Hey there! Out of curiosity, what date did the WildRose and PC candidates announce their candidates? There was a guy (white-grey spiky hair, middle-aged, average paunch, got out of a dark SUV) canvassing signatures for “Conservative and Wild Rose” candidates to “Run against Rachel Notley” at my bus stop in Strathcona on Friday morning. It seemed a bit weird at the time, and now that I seen there are already candidates, it seems even weirder.

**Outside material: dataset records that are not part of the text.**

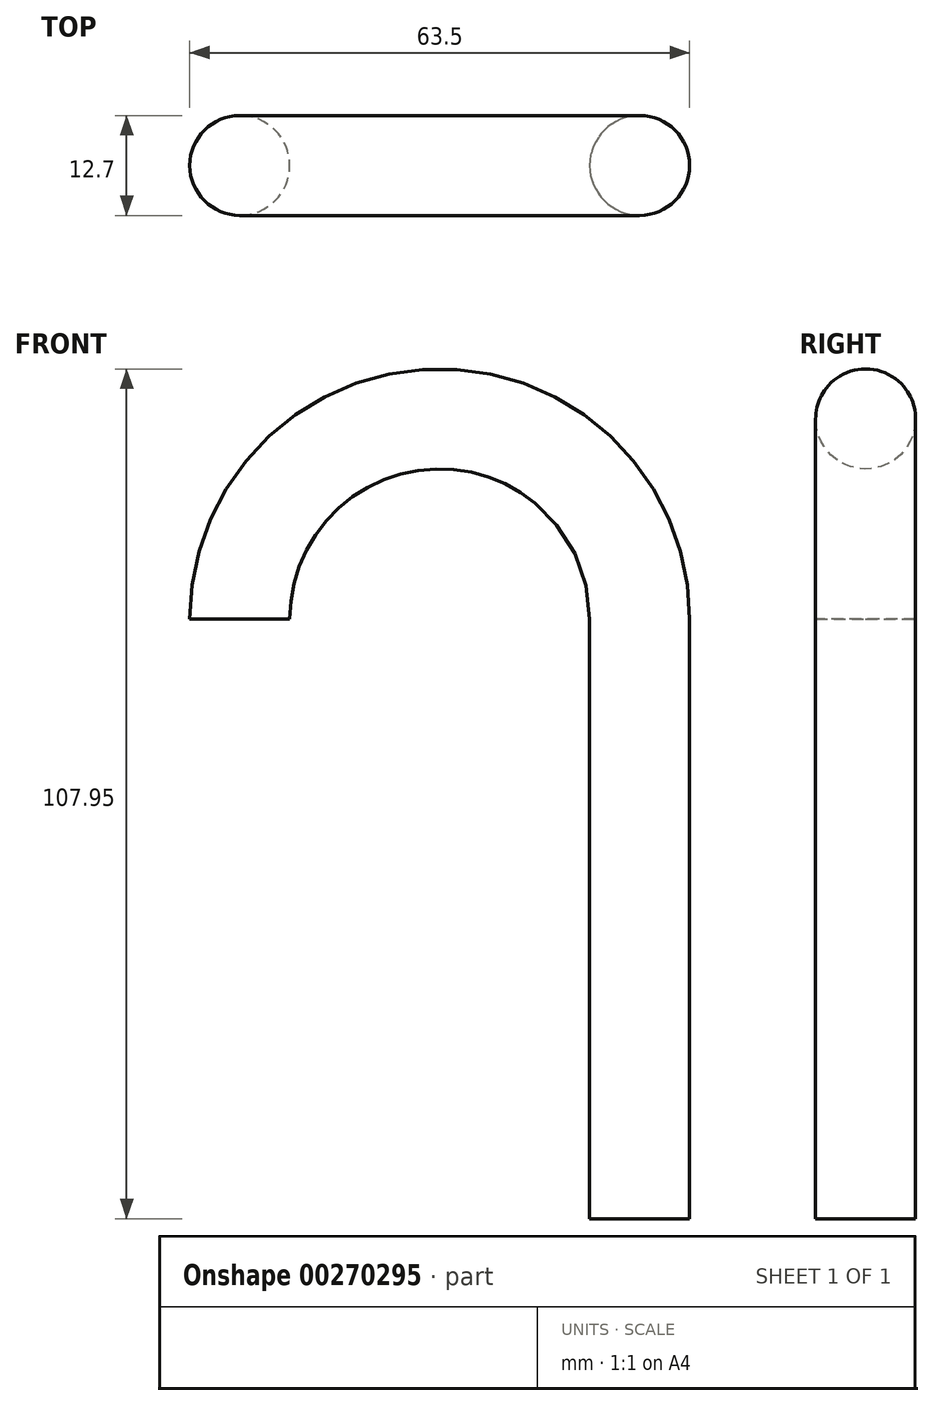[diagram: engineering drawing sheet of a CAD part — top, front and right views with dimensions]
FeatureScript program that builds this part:
annotation { "Feature Type Name" : "Feature", "Feature Type Description" : "" }
export const myFeature = defineFeature(function(context is Context, id is Id, definition is map)
    precondition{}
    {
        {
            var Q0;
            Q0=qCreatedBy(makeId("Front.planeOp"),FACE);
            var sketch = newSketch(context, id + "F0", { "sketchPlane" : qUnion([Q0])});
            skLineSegment(sketch, "E0", {"start": v(0, 0) * mm, "end": v(0, 76.2) * mm});
            skArc(sketch, "E1", {"start": v(0, 76.2) * mm, "mid": v(-25.4, 101.6) * mm, "end": v(-50.8, 76.2) * mm});
            skSolve(sketch);
        }
        {
            var Q0;
            Q0=qCreatedBy(makeId("Top.planeOp"),FACE);
            var sketch = newSketch(context, id + "F1", { "sketchPlane" : qUnion([Q0])});
            skCircle(sketch, "E2", {"center": v(0, 0) * mm, "radius": 6.35 * mm});
            skSolve(sketch);
        }
        {
            var Q0;
            Q0 = qSketchRegion(id + "F1", true);
            var Q1;
            Q1 = qConstructionFilter(qBodyType(qCreatedBy(id + "F0" ,EDGE), BodyType.WIRE), ConstructionObject.NO);
            sweep(context, id + "F2", {"profiles" : qUnion([Q0]), "path" : qUnion([Q1])});
        }
    });
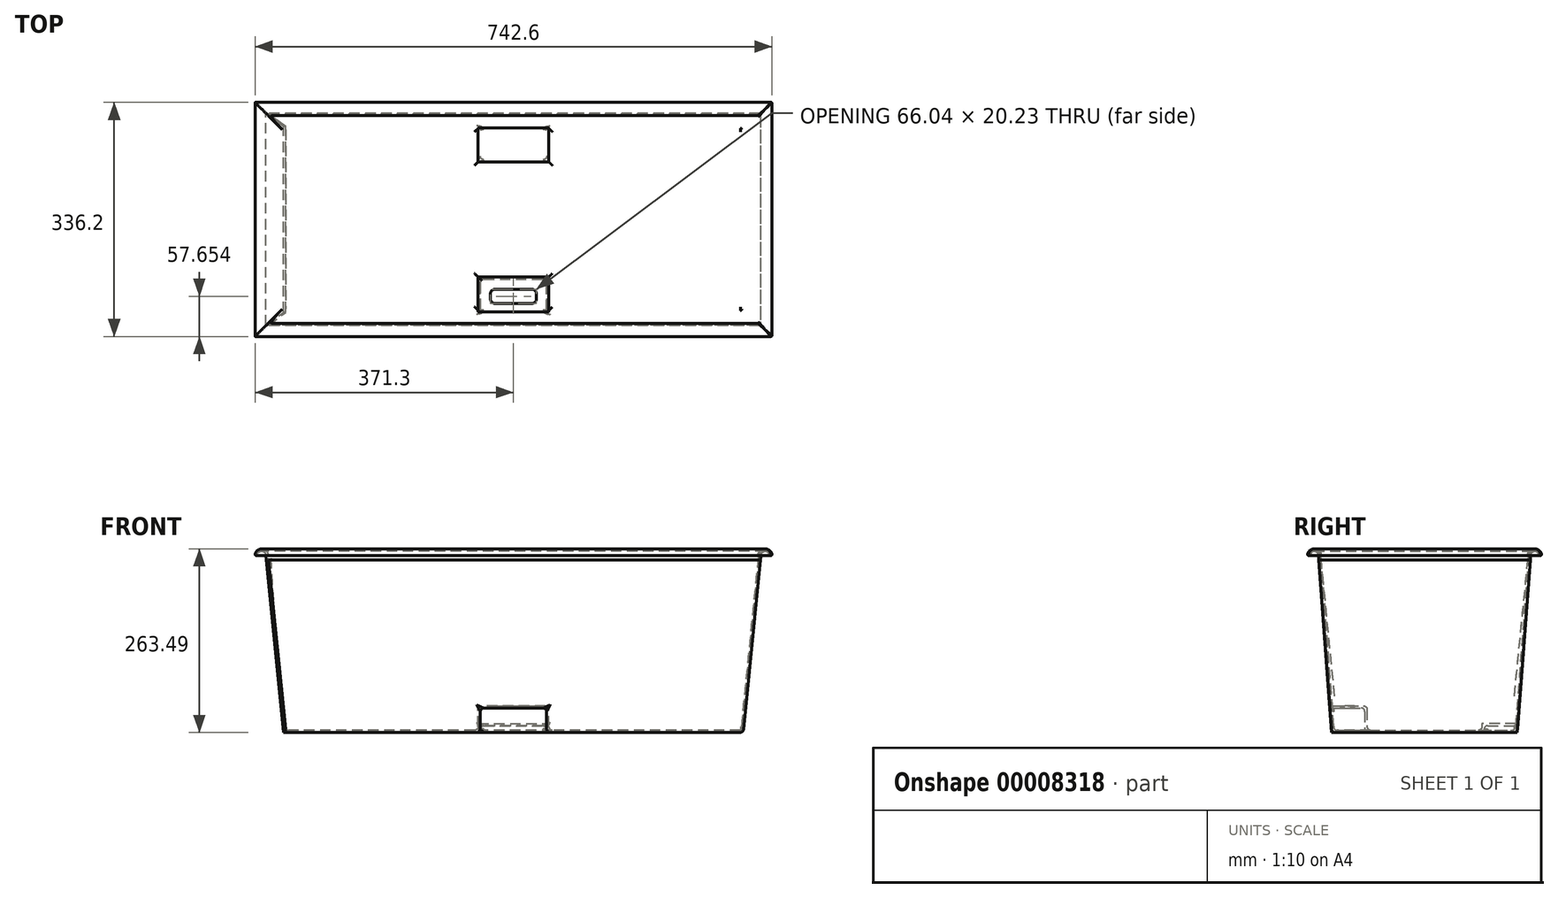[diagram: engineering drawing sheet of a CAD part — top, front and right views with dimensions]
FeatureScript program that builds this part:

My thoughts are maybe the PC and WRP candidates are another attempt at a kamikaze situation that allegedly got Jason Kenney elected leader of the UCP to get Notley defeated in her own riding

I have a call into Elections AB to clarify the rules for candidates running in a constituency. In Edm Strathcona the Wildrose and PC Party list candidates, but provide a direct link to the UCP party. To me this appears somewhat like stacking the deck in that if any one of the three (UCP, Wildrose, PC Party), then the UCP can claim this riding’s seat…So they have 3x the chance to get a seat… which seems unfair and perhaps unlawful. I guess I will find out the answer once the AB Elections Officer returns my call and explain me the election rules and lows.

Even if it is allowed it seems pretty slippery on behalf of the UCP to allow this. It certainly adds more weight to less than honest conduct by the UCP management.

Thanks for the comment, Kirby. The three parties votes are still counted separately. A vote for the PC or Wildrose candidate does not count toward the UCP candidate in Edmonton-Strathcona.